__The exercise__
Update the data below by replacing every "pose" with "camera" and leaving all else unchanged.

Stored items
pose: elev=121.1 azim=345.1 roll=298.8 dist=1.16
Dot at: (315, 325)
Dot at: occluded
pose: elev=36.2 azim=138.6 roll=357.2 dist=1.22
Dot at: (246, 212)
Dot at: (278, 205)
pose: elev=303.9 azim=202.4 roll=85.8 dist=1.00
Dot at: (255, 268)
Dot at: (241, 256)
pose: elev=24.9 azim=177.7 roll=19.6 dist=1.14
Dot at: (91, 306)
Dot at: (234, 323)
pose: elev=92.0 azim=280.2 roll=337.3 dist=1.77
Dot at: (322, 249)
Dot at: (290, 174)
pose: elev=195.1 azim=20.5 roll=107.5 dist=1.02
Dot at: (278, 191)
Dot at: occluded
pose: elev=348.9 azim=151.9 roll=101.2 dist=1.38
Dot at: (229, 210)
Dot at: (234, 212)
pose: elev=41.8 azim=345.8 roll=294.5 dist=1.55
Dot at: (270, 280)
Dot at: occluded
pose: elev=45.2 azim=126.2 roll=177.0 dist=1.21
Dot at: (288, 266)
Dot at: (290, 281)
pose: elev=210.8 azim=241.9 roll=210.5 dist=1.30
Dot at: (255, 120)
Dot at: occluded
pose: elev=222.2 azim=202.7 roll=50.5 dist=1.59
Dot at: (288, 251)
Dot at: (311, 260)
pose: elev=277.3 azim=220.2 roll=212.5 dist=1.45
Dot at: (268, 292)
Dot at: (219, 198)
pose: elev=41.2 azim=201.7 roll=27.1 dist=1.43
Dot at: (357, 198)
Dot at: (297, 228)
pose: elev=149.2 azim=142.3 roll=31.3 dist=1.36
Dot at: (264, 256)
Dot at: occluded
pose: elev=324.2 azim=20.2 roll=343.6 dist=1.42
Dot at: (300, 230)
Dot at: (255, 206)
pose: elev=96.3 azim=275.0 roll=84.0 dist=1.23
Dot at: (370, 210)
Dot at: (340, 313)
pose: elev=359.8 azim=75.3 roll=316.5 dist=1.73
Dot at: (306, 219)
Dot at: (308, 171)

__Exercise response__
camera: elev=121.1 azim=345.1 roll=298.8 dist=1.16
Dot at: (315, 325)
Dot at: occluded
camera: elev=36.2 azim=138.6 roll=357.2 dist=1.22
Dot at: (246, 212)
Dot at: (278, 205)
camera: elev=303.9 azim=202.4 roll=85.8 dist=1.00
Dot at: (255, 268)
Dot at: (241, 256)
camera: elev=24.9 azim=177.7 roll=19.6 dist=1.14
Dot at: (91, 306)
Dot at: (234, 323)
camera: elev=92.0 azim=280.2 roll=337.3 dist=1.77
Dot at: (322, 249)
Dot at: (290, 174)
camera: elev=195.1 azim=20.5 roll=107.5 dist=1.02
Dot at: (278, 191)
Dot at: occluded
camera: elev=348.9 azim=151.9 roll=101.2 dist=1.38
Dot at: (229, 210)
Dot at: (234, 212)
camera: elev=41.8 azim=345.8 roll=294.5 dist=1.55
Dot at: (270, 280)
Dot at: occluded
camera: elev=45.2 azim=126.2 roll=177.0 dist=1.21
Dot at: (288, 266)
Dot at: (290, 281)
camera: elev=210.8 azim=241.9 roll=210.5 dist=1.30
Dot at: (255, 120)
Dot at: occluded
camera: elev=222.2 azim=202.7 roll=50.5 dist=1.59
Dot at: (288, 251)
Dot at: (311, 260)
camera: elev=277.3 azim=220.2 roll=212.5 dist=1.45
Dot at: (268, 292)
Dot at: (219, 198)
camera: elev=41.2 azim=201.7 roll=27.1 dist=1.43
Dot at: (357, 198)
Dot at: (297, 228)
camera: elev=149.2 azim=142.3 roll=31.3 dist=1.36
Dot at: (264, 256)
Dot at: occluded
camera: elev=324.2 azim=20.2 roll=343.6 dist=1.42
Dot at: (300, 230)
Dot at: (255, 206)
camera: elev=96.3 azim=275.0 roll=84.0 dist=1.23
Dot at: (370, 210)
Dot at: (340, 313)
camera: elev=359.8 azim=75.3 roll=316.5 dist=1.73
Dot at: (306, 219)
Dot at: (308, 171)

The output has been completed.